Level 2 · 它是怎么运行的(3-5年经验)
端到端延迟追踪:ProducerInterceptor + ConsumerInterceptor
JMX 指标反映的是 Broker 端视角的延迟。但业务真正关心的是端到端延迟:从 Producer 调用 send() 到 Consumer 收到消息的完整时间。这需要通过 Kafka 的 Interceptor 机制来实现。

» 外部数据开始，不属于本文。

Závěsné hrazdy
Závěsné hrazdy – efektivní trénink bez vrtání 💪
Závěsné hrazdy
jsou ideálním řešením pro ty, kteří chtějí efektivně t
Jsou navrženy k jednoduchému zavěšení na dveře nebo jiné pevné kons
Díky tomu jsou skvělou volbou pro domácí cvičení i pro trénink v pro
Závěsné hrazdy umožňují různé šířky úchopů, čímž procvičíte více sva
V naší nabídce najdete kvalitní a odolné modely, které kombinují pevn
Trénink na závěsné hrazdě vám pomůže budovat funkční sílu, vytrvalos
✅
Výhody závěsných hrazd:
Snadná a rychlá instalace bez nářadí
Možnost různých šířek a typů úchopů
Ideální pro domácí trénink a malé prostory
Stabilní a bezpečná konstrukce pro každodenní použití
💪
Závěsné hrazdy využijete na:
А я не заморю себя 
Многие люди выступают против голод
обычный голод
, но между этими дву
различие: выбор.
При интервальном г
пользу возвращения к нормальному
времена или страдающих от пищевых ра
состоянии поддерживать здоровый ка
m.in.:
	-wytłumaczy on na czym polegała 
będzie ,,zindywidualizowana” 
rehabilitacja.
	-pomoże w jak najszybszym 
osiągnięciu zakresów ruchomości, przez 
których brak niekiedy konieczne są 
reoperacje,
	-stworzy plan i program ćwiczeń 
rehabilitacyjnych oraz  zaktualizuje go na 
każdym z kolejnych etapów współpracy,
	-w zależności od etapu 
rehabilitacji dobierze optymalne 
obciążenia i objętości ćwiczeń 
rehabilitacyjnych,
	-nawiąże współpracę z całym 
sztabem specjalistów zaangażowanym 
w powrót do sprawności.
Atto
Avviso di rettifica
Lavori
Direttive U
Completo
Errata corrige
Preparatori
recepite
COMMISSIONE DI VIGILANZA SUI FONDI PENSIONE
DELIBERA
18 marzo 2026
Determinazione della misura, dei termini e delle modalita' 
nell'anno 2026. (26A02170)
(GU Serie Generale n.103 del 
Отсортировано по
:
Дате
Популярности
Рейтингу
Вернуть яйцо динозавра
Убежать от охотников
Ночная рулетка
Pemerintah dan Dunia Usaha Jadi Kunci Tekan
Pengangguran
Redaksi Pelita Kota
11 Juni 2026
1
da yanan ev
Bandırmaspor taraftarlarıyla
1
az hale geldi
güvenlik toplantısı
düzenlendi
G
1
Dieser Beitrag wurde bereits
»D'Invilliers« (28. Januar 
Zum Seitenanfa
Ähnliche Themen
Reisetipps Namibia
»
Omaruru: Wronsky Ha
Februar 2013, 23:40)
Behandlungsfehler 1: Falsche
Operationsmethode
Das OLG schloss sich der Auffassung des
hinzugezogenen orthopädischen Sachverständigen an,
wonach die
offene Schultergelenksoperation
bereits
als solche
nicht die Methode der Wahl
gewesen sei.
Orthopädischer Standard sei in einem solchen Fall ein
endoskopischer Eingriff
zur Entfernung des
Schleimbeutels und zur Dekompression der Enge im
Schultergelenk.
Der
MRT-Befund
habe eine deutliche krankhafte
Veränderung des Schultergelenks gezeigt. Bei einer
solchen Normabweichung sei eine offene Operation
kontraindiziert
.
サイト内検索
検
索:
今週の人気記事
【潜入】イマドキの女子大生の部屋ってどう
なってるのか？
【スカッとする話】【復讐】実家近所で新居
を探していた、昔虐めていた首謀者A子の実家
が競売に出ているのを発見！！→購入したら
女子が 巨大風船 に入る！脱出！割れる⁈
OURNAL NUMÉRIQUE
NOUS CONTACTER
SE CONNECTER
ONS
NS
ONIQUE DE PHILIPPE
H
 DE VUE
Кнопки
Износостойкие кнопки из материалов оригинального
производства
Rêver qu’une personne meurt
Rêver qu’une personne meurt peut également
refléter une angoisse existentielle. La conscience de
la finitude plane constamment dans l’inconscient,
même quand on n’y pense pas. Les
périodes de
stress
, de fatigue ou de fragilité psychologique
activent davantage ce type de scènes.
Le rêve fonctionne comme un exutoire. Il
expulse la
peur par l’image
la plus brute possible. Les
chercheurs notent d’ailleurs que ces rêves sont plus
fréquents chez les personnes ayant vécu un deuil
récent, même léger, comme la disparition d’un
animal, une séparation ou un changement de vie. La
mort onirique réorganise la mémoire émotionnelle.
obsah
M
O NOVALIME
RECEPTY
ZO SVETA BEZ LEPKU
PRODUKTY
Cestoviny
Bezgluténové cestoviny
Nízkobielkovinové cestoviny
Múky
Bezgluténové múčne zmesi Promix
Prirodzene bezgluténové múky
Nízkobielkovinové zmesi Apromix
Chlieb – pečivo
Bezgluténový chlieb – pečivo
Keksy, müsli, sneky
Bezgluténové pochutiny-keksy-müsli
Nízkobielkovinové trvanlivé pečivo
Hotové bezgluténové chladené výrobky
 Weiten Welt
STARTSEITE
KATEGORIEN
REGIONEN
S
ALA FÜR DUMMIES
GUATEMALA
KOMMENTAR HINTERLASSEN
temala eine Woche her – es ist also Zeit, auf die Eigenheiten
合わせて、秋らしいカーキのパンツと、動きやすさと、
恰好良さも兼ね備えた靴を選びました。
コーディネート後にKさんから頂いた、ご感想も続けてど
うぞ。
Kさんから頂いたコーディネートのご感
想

ProducerInterceptor:注入生产时间戳
public class E2ELatencyProducerInterceptor<K, V>
implements ProducerInterceptor<K, V> {
private static final String PRODUCE_TIMESTAMP_HEADER = "x-produce-timestamp";
@Override
public ProducerRecord<K, V> onSend(ProducerRecord<K, V> record) {
// 在消息 Header 中注入生产时间戳(毫秒)
long produceTime = System.currentTimeMillis();
record.headers().add(
PRODUCE_TIMESTAMP_HEADER,
Long.toString(produceTime).getBytes(StandardCharsets.UTF_8)
);
return record;
}
@Override
public void onAcknowledgement(RecordMetadata metadata, Exception exception) {
// 记录 Broker ACK 延迟(Producer 视角)
// 此处可以打点到 Prometheus Pushgateway
}
@Override public void close() {}
@Override public void configure(Map<String, ?> configs) {}
}
ConsumerInterceptor:计算端到端延迟
public class E2ELatencyConsumerInterceptor<K, V>
implements ConsumerInterceptor<K, V> {
private static final String PRODUCE_TIMESTAMP_HEADER = "x-produce-timestamp";
private static final Histogram E2E_LATENCY = Histogram.build()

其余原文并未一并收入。